Using a spectrophotometric color difference meter ("CM-3600d" manufactured by Konica Minolta Co., Ltd.), the color difference (ΔE ^* ) based on the SCI method before and after the lightfastness test was evaluated by the following formula.
ΔE ^* = ((ΔL ^* ) ² + (Δa ^* ) ² + (Δb ^* ) ² ) ^1/2
It can be said that the smaller the ΔE ^* , the smaller the discoloration property and the better the light discoloration resistance.
The above results are shown in Table 2 below.

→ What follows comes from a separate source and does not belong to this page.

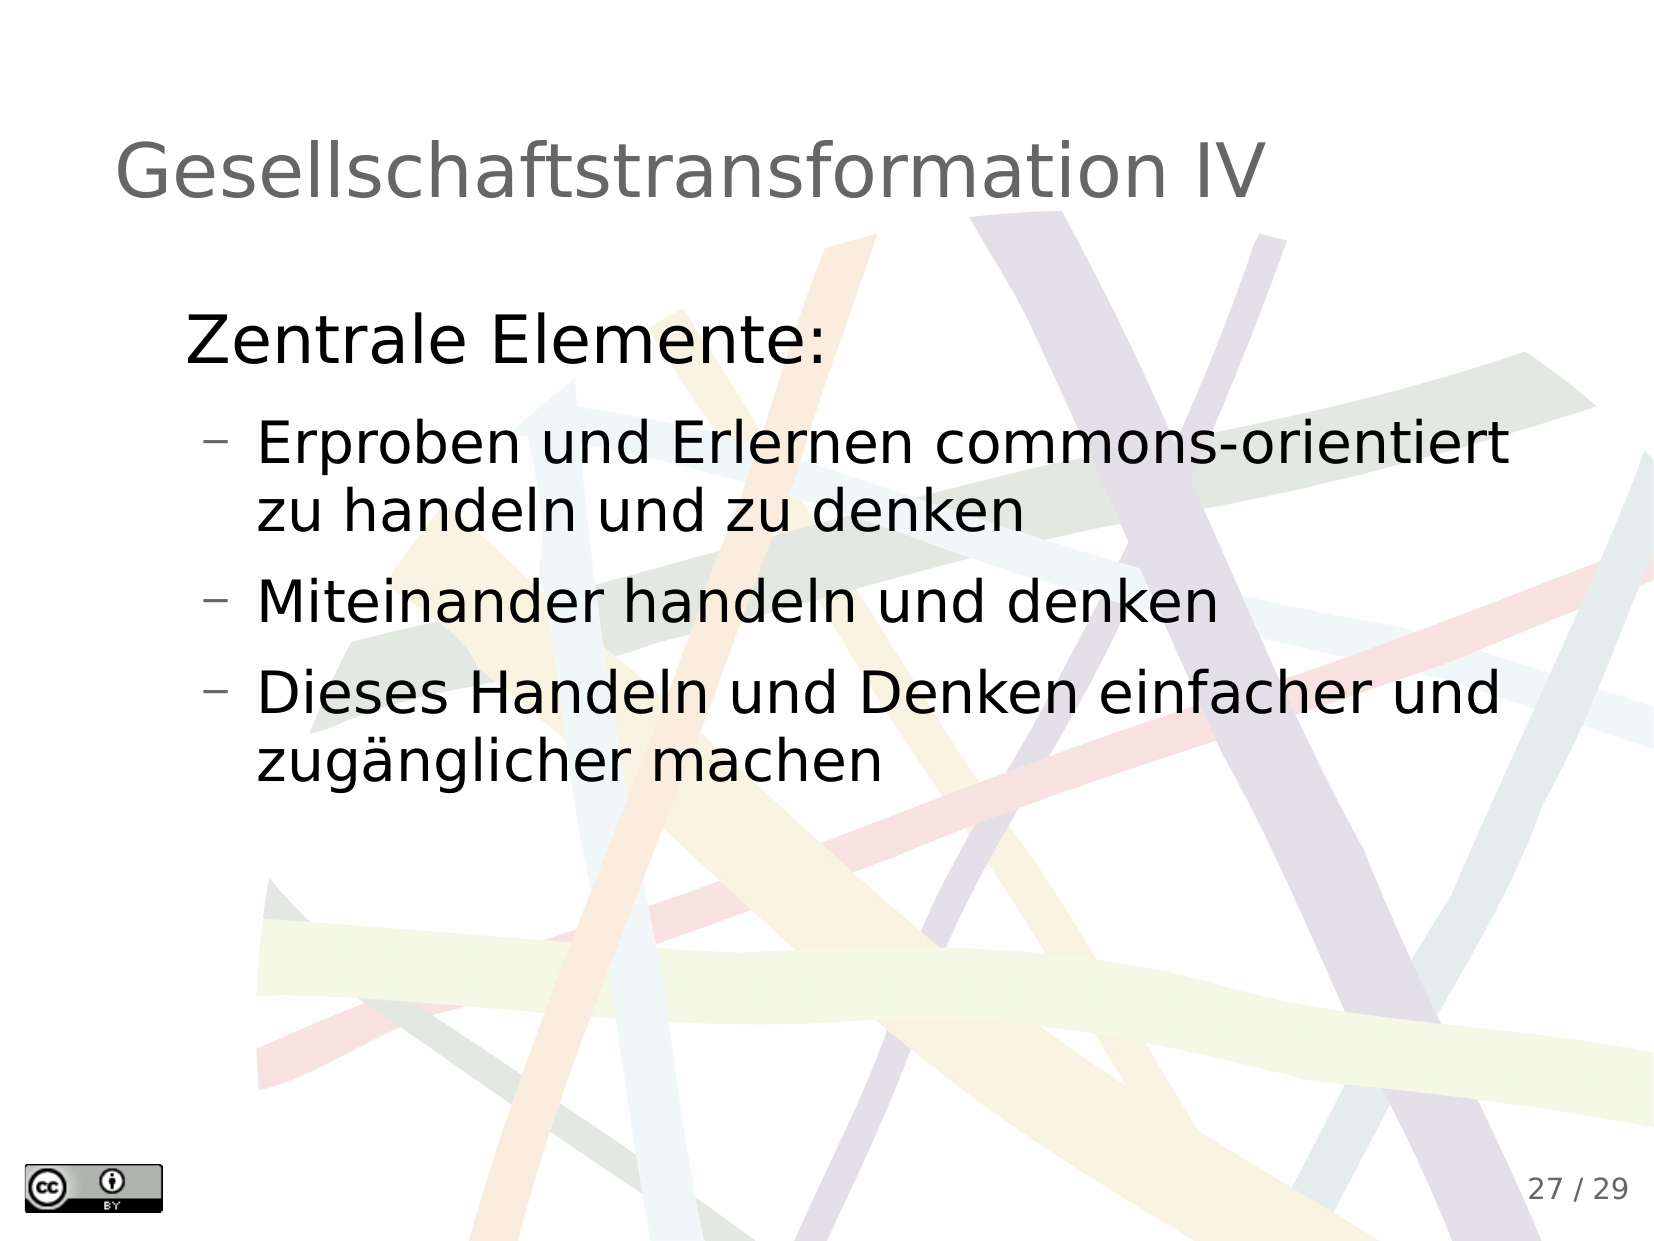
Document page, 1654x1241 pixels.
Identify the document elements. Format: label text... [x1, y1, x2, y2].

title Gesellschaftstransformation IV [114, 73, 1539, 271]
list Zentrale Elemente: Erproben und Erlernen commons-orientiert zu handeln und zu denken Miteinander handeln und denken Dieses Handeln und Denken einfacher und zugänglicher machen [114, 302, 1539, 1102]
picture [24, 1164, 163, 1213]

The polyester-based resin composition of the present invention is a polyester resin material that is excellent in flame retardancy, light resistance, and tracking resistance, so it is particularly suitable as a member for breaker parts, or lighting parts or optical parts that use LEDs as light sources. available for

Claims (7)

Per 100 parts by mass of the thermoplastic polyester resin (A), 1 to 25 parts by mass of a brominated flame retardant (B) having a melting point of 360 ° C. or higher, which is surface-treated with titanium oxide , and a fibrous inorganic filler (C). A polyester resin composition characterized by containing 5 to 50 parts by mass. The polyester resin according to claim 1, which contains 0.5 to 10% by mass of a surface treatment agent made of titanium oxide on the surface of the brominated flame retardant (B) with respect to 100% by mass of the brominated flame retardant (B). Composition. The polyester resin composition according to claim 1 or 2, wherein the brominated flame retardant (B) has a melting point of 400°C or higher. The polyester resin composition according to any one of claims 1 to 3 , wherein the brominated flame retardant (B) is brominated phthalimide. The polyester resin composition according to any one of claims 1 to 4 , wherein ΔE ^* is less than 8 when subjected to a light resistance test at 120°C for 48 hours using a mercury lamp as a light source. A molded article made of the polyester resin composition according to any one of claims 1 to 5 . 7. The molded article according to claim 6 , which is a member for circuit breaker parts, lighting parts or optical parts using LEDs as light sources.